Continuing shortages of new vehicles have now put Canada’s spring selling season in doubt, jeopardizing a hoped-for sales rebound in 2021.
The information coming from manufacturers and suppliers is that inventory might not normalize until June or July, well after the traditionally busiest time of the year, said Tim Reuss, CEO of the Canadian Automobile Dealers Association (CADA), which represents the interests of about 3,200 franchised dealers across the country.
“Even if [more vehicles] do become available, you can’t make up for it in the last three or four months of the year,” said Reuss, who expects annual sales will remain flat at 1.5 million. Industry forecasts in December had pegged 2021 sales at about 1.8 million units.
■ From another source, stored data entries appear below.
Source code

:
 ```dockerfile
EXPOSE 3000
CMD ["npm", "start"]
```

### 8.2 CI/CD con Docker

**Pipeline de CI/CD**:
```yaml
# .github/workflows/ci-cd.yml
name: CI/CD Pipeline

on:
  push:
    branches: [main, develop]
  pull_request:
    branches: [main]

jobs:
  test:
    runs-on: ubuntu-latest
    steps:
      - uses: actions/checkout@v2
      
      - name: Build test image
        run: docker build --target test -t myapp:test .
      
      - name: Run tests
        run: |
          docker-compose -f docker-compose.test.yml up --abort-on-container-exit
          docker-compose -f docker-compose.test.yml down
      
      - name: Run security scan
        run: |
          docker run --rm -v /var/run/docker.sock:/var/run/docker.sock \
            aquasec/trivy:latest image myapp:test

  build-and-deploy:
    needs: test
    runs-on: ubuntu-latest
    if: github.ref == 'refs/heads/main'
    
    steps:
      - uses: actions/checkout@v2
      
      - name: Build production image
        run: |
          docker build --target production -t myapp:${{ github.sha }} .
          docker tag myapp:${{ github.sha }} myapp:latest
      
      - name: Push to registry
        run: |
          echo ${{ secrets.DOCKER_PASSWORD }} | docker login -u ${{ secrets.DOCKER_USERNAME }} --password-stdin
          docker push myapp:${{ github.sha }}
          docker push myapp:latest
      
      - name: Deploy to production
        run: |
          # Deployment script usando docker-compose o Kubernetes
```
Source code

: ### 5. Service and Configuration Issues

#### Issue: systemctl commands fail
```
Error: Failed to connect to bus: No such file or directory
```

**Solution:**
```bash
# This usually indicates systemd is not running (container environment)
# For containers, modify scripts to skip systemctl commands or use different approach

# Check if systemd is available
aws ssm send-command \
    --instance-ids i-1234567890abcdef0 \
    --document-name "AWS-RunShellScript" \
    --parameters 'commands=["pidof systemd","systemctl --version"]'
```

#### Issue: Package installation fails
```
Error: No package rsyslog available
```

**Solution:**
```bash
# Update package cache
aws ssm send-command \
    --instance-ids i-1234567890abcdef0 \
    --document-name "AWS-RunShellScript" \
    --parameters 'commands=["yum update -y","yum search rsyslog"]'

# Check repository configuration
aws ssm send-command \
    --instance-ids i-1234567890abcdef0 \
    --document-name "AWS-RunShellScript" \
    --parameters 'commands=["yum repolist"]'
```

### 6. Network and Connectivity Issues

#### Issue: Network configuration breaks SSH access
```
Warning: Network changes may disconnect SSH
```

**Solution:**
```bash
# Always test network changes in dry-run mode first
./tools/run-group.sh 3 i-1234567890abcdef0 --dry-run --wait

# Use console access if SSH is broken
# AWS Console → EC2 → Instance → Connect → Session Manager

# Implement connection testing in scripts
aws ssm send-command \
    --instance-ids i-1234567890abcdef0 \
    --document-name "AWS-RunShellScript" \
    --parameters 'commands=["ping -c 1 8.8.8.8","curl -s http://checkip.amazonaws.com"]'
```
February sales of passenger cars and light trucks totaled 112,654 units, down 10 per cent from the 125,059 units sold in February 2020, according to estimates from DesRosiers Automotive Consultants (DAC). Year to date, sales are down 13.4 per cent to 203,544 units, according to estimates by DAC.
While January and February are typically slow months, global auto plants, particularly those in North America, have yet to recover from sporadic pandemic-induced lockdowns that have plagued the industry for a year.
As well, no end is in sight to a global microchip shortage that has some automakers building incomplete vehicles and leaving them in lots waiting for the critical parts to arrive. To make matters worse, a shortage of seating foam — caused by a lack of propylene oxide, needed for the polyurethane — looms large.
Steve Chipman, CEO of Winnipeg-based Birchwood Automotive Group, said he could have sold twice the number of vehicles he did at some of his stores in February, if he had the stock.
“People have money, people want to spend money, but there’s nowhere to spend it. You see the opportunity, you want to fill their demand, and you want to keep customers happy, and you can’t.”
Chipman’s dealerships are taking preorders, but those placed in early March probably won’t arrive until at least April.
“And they’re already sold,” he said. “It’s like the old days, when Honda and Toyota took off and people were lined up to buy cars.”
While Scotiabank Economics said it is sticking with its forecast of 1.8 million vehicles, it issued a warning in early March, saying the inventory problem “represents a material risk to our 2021 sales outlook” and could erode new-vehicle sales by five to 10 per cent over the next few months.
‘MARGINS HAVE GOTTEN BETTER’
Despite the uncertainty, Chipman said, he and fellow dealers are thriving.
“Everybody’s margins have gotten better. Dealers have rightsized. [They] have learned how to operate with less cost. I don’t think anyone is panicking.
“You won’t see incentives. The price of cars is holding better margins because there are fewer cars. It’s the supply-and-demand ... of Economics 101.”
Scotiabank said new-vehicle price inflation continued its upward trend in February, rising 2.8 per cent compared with overall inflation of one per cent in January. And according to DesRosiers Automotive Consultants, higher-margin light trucks comprised 83.5 per cent of all February sales.
Andrew King, managing partner at DesRosiers, said the seasonally adjusted annual rate (SAAR) of sales came in at 1.84 million units. That means that if February’s sales pace continued in each of the next 10 months, dealers would sell that number of vehicles in 2021.
And with February being the last month of normal comparables with 2020 — as March 2020 was the first month sales were affected by COVID-19 — the SAAR is the important number to watch in 2021, King said.
He called it “a variable to which we will be paying even closer attention in the coming months, as year-over-year comparisons become less meaningful” because sales will be compared with months of lower sales due to the pandemic.
‘INVENTORY IS EVEN TIGHTER’
Low inventory could force customers to buy something other than what they initially wanted, said Rebekah Young, director of fiscal and provincial economics at Scotiabank Economics. But the more likely scenario is that it would push pent-up demand later into the year.
That doesn’t help in the short term.
“Inventory is even tighter, certainly in domestic [brands], but it’s tight all over the place,” said Birchwood Auto’s Chipman, who first noticed the problem in October.
Inventory of the most popular vehicles at his dealerships is down about 75 cent for the first two months of the year compared with the same period in 2020. Total inventory, he said, was down about 25 per cent in early March. He had about 60 days of inventory overall but only about 20 days’ worth of the most popular vehicles, such as pickups.
February “was a decent month,” Chipman said. “We’re down a little bit over last year, but we’re up in used. Overall, we’re on budget.
“We just got through the dog days of the car business. January and February are the two toughest months. But March is here, and it’s warming up.”
The CADA’s Reuss couldn’t say when dealer lots would once again be brimming with stock.
“Relief probably will be coming, but will it be in time for summer? It’s very difficult to predict at this point in time.”